本文:
このお薬が開発された背景は、現代の新薬の開発現場からすれば、全く想像もつかない状況であったことは、極めて興味深いことと思われます。
 
1950年代、英国のベンジャー社(その後、ファイソンズ社、現在はアステラス社)において薬理学者たちはエジプト産のセリ科植物Ammi visnagaの種子より抽出されたケリンの誘導体に、モルモットの喘息を抑制する作用があることを注目していました。ケンブリッジ大学校を卒業した医師で アルトニャン(Roger Altounyan)博士はシリアにおける病院勤務の後に、1956年にこの研究室に就任しました。アルトニャンという名前の語尾からわかるように、博士は中近東がオリジンであることがわかります。
もともと気管支喘息を持っていた博士は、蛋白アルブミンで感作したモルモットに卵白アルブミンのエアゾルを吸入させることによって得られたデータには目もくれず、自分自身で抗原誘発試験をして、そのさまざまなフェーズにこのケリンの誘導体を吸入し、喘息を抑制するかどうかを、全く自分の意志で検討し始めました。博士はモルモット喘息があったのです。なぜ博士は実験動物であるモルモットのデータには全く関心を持たなかったのでしょうか。
 
彼のことを紹介した本によると、彼は次のように述べています。<無知で、たぶん傲慢な臨床家で、薬理学者を信じなかった私は、モルモットと人の間には尻尾を振らないということ以外には、何の共通点を見いだすことができませんでした。そこで自分自身をモデルに使ってみようと考えました。> 喘息治療を行っている臨床家が、自分で抗原誘発試験を起こしながら、開発中の吸入の新薬の薬効を試すという現在では、想像もつかないような、破天荒としか言いようのない、無謀な試行錯誤が始まったのです。

提供記録:
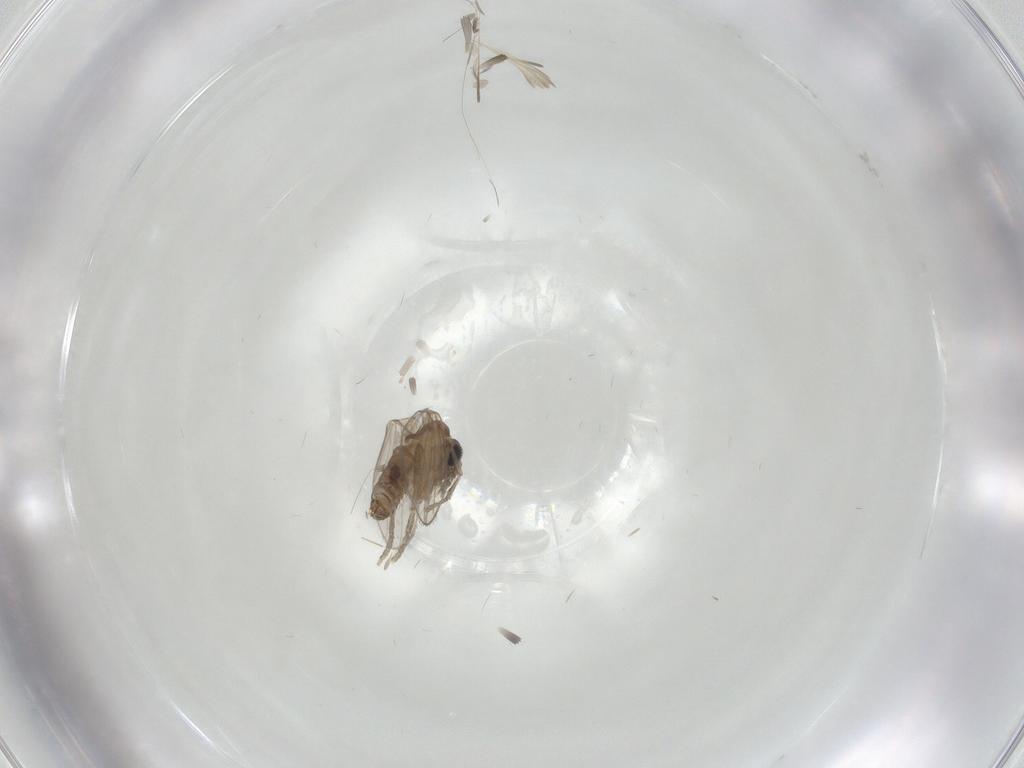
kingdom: Animalia
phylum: Arthropoda
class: Insecta
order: Diptera
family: Psychodidae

作業指示:
本文によると、アルトニャン博士がベンジャー社の研究室に就任したのは何年ですか。

最終回答:
1956年です。